Wednesday, October 31, 2012

Update on Night Stands

For those of you who know me, and for those of you who don't quite yet, I am very a fault.  So, when it came to determining a paint color and the type of paint I was going to use on my night stands, it was painful.  At first, I had thought I would give Annie Sloan's Chalk Paint a try, as it doesn't require sanding or priming.  However, once I started repairing the nightstands with puttying and sanding, I realized that I had pretty much sanded almost every area of the night stands. Annie Sloan's chalk paint is also very expensive, with the wax and all.  Sooo, I turned to some of my favorite blogs for advice, and stumbled upon this very informative blog at  She has tons of experience painting furniture, so I totally respect her advice.  She suggested two different types of paint to use on furniture:  Benjamin Moore Advance and Sherwin Williams ProClassic.  She describes them as "water based alkyd enamel paints. Alkyds are drying resins and are used in oil based paints but now synthetic versions are used in water-based enamel paints as well. What’s important is that the enamel gives you a really hard finish, meaning if you tap on it with your fingernail after a week or two of curing it will feel hard to the touch, and not pliable like other latex paints." 

By using one of these type of paints, I would have so many more color options than Anne Sloan's Chalk Paint.  Not so sure this is good for someone who's so indecisive, but I do like options!!

Since these are going in my bedroom, which will be re-painted within the year to Benjamin Moore's Van Courtland Blue.  I wanted something that would coordinate with that color.  It's a dark bluish gray.  So I opted to use the Benjamin Moore Advance, where I was going to be painting my bedroom with Ben Moore.  I went with a coordinating color, Wedgewood Gray

Here's what they looked like once I had finished puttying and sanding!

And, here's what they looked like after two coats of primer!

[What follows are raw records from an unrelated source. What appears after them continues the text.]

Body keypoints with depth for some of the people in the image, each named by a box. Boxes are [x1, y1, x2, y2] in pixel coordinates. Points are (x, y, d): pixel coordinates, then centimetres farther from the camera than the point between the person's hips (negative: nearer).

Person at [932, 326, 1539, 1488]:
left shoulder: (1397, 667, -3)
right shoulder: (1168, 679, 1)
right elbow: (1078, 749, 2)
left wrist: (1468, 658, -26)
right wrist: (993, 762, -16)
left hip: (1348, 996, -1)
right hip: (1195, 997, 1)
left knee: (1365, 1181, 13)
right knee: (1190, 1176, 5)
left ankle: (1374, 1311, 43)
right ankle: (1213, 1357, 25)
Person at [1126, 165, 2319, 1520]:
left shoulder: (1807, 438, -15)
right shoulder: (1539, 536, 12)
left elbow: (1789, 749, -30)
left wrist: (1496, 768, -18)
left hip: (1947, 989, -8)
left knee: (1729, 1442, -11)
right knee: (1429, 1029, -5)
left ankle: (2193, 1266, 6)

Before I began to paint, I cleaned all the dust and dirt off the night stands. I took off the drawer pull hardware, and filled the holes where the screws had been with wood putty.  Since I will be putting on a drawer knob, which will be centered on the drawer front, I knew I wouldn't be using the existing holes.  My hubby also tore off the plywood on the back of both night stands as they had holes in them, and were in rough shape.  He purchased a 1/4" sheet of plywood to re-cover the backs.  However, we are thinking we will only cover the back of the drawer, leaving the shelves open to the back.  With all of that done, I then applied two light coats of Kiltz Original Primer, allowing to dry between coats. I used a Purdy 2" angled brush.  This is an oil-based primer, which you can use under a water based paint.  Clean up is a bit more, as you have to clean your brushes in Mineral Spirits. 

I then began painting.  I used a new Purdy 2" angled brush, and a small roller for the flat surfaces such as the top and sides of the night stands.  I applied 2 full coats, as you could still see some of the white primer after the first coat.  I did a few touch-up jobs after the 2 coat was fully dried.  Please note, you must wait 16 hours between coats, with this paint.  They look amazing! 

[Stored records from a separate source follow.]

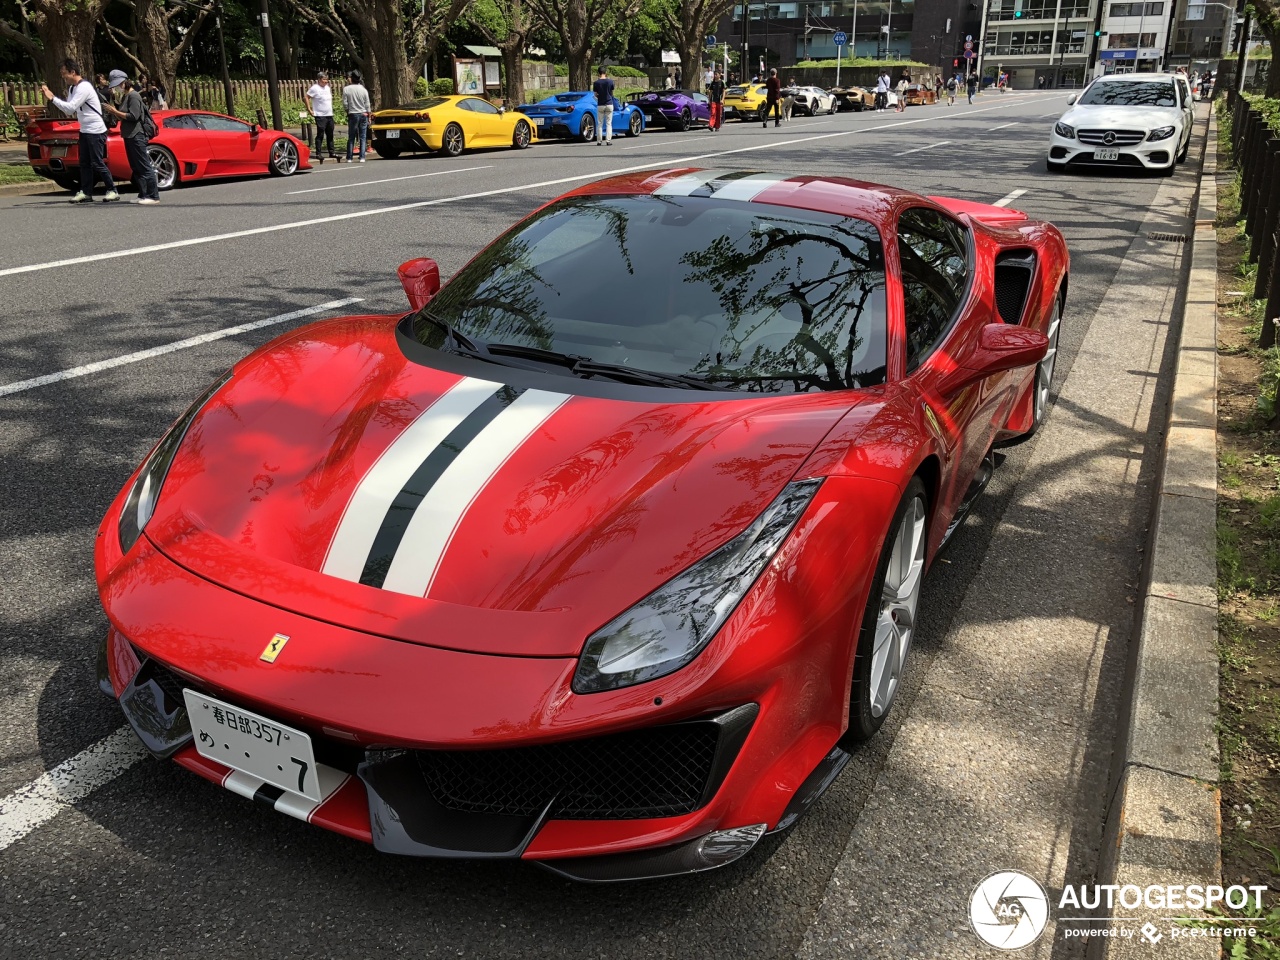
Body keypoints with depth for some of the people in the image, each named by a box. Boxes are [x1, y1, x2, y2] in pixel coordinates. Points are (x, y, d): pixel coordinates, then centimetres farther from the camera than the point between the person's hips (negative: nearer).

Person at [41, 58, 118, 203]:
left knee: (97, 163, -7)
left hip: (96, 130, -9)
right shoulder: (72, 88, 12)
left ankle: (112, 191, 1)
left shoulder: (84, 87, -17)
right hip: (85, 130, 9)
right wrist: (51, 97, 1)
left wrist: (52, 98, -18)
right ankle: (86, 192, 11)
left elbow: (70, 108, -22)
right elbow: (68, 108, 11)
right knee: (84, 163, 8)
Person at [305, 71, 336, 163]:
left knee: (330, 135, 11)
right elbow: (306, 98, -11)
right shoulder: (314, 88, -9)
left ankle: (331, 153, 17)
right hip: (320, 116, -7)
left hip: (329, 115, 7)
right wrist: (309, 110, -13)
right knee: (320, 135, -6)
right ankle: (318, 153, -2)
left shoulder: (328, 87, 14)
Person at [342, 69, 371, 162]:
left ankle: (349, 158, 4)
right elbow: (367, 105, 1)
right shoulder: (363, 89, -2)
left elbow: (345, 103, -5)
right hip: (363, 114, 1)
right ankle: (362, 157, -2)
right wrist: (369, 115, 12)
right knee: (363, 137, 4)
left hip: (352, 115, -1)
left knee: (351, 138, 5)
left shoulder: (346, 89, -7)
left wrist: (349, 109, 14)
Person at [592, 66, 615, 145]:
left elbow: (595, 95, -2)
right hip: (609, 104, 0)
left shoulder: (596, 83, -6)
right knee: (608, 123, 3)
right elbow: (612, 93, 6)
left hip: (600, 105, 0)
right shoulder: (610, 81, -5)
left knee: (599, 124, 6)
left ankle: (599, 141, 4)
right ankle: (608, 140, -4)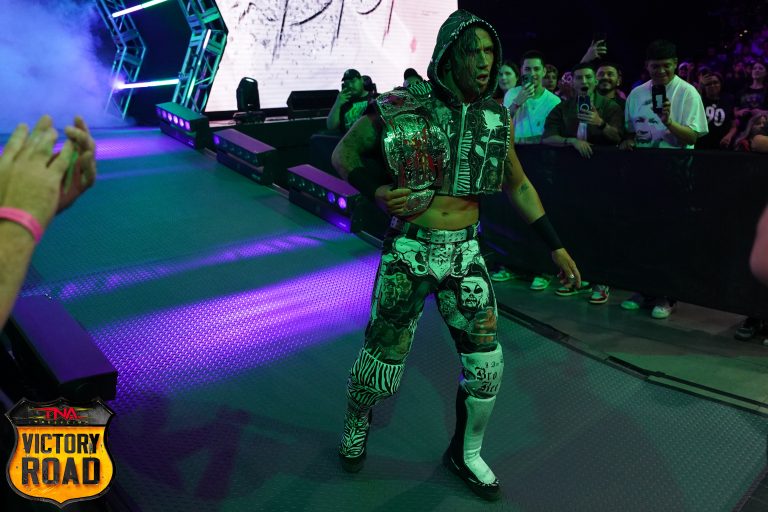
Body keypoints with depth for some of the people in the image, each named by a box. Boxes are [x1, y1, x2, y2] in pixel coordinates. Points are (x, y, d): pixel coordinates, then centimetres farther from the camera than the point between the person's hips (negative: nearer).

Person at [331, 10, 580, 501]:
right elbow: (344, 152, 2)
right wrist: (377, 190, -16)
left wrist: (556, 245, 12)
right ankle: (357, 425, 40)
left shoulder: (497, 119, 2)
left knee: (487, 364, 4)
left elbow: (518, 185, 13)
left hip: (465, 253, 4)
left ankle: (466, 453, 30)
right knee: (382, 361, 6)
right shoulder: (403, 109, -9)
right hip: (408, 252, -3)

Hard to believe I bought these for $25/a piece!!  I knew they had such potential.  With a little bit of paint and a lot of T.L.C. they look brand new!!


  1. They came out so beautiful, Tan and they look great in your room! Amazing what a few coats of paint will do!

    1. Thanks so much Mis! I appreciate the words of encouragement. It's a lot of fun to recreate a piece of furniture!!